# EOI dilemma



## norenberg (Feb 4, 2010)

Hello.
Maybe someone can give me an opinion here. 

To be short:

My visa: Work Permit under skilled points, outside Auckland, inner country, young age, single, etc.. goes to Feb 2012.
EOI ready to be sent: claims 180 points

The options I have:
1. VOC (variation of condition) on my visa and go to a new job that I want right now, to get better paid and then apply for EOI. Need to get the job offer from the employer (?).
2. Stay on the current one, less paid and more stressed, where I've been for more than 2.5 years, apply for EOI and then go for the other job.

If I choose 2, I fear that Immigration will require me to stay longer on the same job. Is this true?

Thank you


----------



## GNU.A (May 24, 2011)

First of all, congratulation for such a high score - 180 points.

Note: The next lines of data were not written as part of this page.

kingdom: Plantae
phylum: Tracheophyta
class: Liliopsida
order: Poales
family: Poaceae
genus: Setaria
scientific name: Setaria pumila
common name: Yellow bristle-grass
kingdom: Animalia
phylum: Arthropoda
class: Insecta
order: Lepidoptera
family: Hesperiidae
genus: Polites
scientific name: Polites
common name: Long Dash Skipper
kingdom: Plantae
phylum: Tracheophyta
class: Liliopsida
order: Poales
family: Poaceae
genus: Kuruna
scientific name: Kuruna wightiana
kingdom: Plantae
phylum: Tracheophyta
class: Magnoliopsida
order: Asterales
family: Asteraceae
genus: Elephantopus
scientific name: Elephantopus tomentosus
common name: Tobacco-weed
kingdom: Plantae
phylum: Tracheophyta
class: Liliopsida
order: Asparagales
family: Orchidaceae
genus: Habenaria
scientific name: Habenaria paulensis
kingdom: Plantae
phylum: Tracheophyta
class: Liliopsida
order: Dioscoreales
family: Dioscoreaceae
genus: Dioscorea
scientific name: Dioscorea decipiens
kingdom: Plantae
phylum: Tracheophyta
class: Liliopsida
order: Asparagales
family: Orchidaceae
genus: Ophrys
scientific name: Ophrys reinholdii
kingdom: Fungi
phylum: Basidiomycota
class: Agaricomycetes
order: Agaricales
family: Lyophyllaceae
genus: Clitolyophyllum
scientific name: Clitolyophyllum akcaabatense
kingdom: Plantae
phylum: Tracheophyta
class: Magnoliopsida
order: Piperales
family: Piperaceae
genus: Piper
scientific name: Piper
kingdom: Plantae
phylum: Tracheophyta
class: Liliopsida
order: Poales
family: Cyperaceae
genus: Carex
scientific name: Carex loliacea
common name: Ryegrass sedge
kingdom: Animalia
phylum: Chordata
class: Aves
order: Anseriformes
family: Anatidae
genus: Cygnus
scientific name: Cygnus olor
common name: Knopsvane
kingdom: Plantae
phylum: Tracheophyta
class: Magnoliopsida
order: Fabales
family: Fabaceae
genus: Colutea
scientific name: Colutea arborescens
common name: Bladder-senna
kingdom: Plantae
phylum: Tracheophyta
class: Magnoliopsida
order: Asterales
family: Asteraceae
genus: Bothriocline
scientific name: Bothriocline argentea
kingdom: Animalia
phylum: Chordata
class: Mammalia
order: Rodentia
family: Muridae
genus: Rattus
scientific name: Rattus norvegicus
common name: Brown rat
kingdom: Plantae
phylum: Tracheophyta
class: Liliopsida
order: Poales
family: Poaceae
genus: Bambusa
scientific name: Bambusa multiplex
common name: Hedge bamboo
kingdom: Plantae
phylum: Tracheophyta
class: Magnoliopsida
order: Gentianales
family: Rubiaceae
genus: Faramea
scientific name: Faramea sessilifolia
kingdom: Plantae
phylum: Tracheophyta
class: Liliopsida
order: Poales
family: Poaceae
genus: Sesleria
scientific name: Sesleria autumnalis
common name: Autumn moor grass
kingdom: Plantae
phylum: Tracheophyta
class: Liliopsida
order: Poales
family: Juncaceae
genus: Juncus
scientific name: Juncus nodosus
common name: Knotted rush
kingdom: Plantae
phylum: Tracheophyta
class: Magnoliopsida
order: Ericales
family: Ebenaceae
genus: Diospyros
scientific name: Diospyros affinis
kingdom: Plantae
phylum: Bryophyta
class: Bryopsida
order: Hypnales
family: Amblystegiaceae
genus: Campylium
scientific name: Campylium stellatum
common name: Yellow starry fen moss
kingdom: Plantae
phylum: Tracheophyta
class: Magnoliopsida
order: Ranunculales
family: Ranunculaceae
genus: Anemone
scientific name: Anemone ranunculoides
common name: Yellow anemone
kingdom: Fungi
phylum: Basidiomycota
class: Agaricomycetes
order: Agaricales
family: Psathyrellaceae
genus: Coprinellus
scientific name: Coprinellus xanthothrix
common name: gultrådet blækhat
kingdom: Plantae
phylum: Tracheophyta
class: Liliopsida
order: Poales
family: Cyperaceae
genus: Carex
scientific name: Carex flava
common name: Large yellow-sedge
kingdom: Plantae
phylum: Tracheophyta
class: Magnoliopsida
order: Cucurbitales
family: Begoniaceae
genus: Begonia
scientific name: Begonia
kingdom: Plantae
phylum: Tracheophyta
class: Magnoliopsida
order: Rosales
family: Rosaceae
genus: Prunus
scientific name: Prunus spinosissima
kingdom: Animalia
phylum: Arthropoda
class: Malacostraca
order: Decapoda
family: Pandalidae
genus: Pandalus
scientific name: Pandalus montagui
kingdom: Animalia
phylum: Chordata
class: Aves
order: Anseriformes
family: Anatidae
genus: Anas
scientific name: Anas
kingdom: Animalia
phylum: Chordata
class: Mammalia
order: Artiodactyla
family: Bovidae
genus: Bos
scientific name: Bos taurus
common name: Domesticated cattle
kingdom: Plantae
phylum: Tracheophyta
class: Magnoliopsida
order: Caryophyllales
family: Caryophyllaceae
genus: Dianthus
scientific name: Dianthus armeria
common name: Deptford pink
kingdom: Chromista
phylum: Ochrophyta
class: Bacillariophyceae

Btw, can you claim 180 points from either one of two options you currently have?

Since your score is way above the automatic selection score in EOI pool - 140 points, I would like to suggest choosing the best option for long-term.


----------



## norenberg (Feb 4, 2010)

Thanks for the input GNU!

I finally decided to submit the EOI. Not so sure if will be able to claim the whole lot of points but I'm pretty confident. Hopefully it's going to be quick.
Not sure how are the timeframes in Wellington.

Cheers!


----------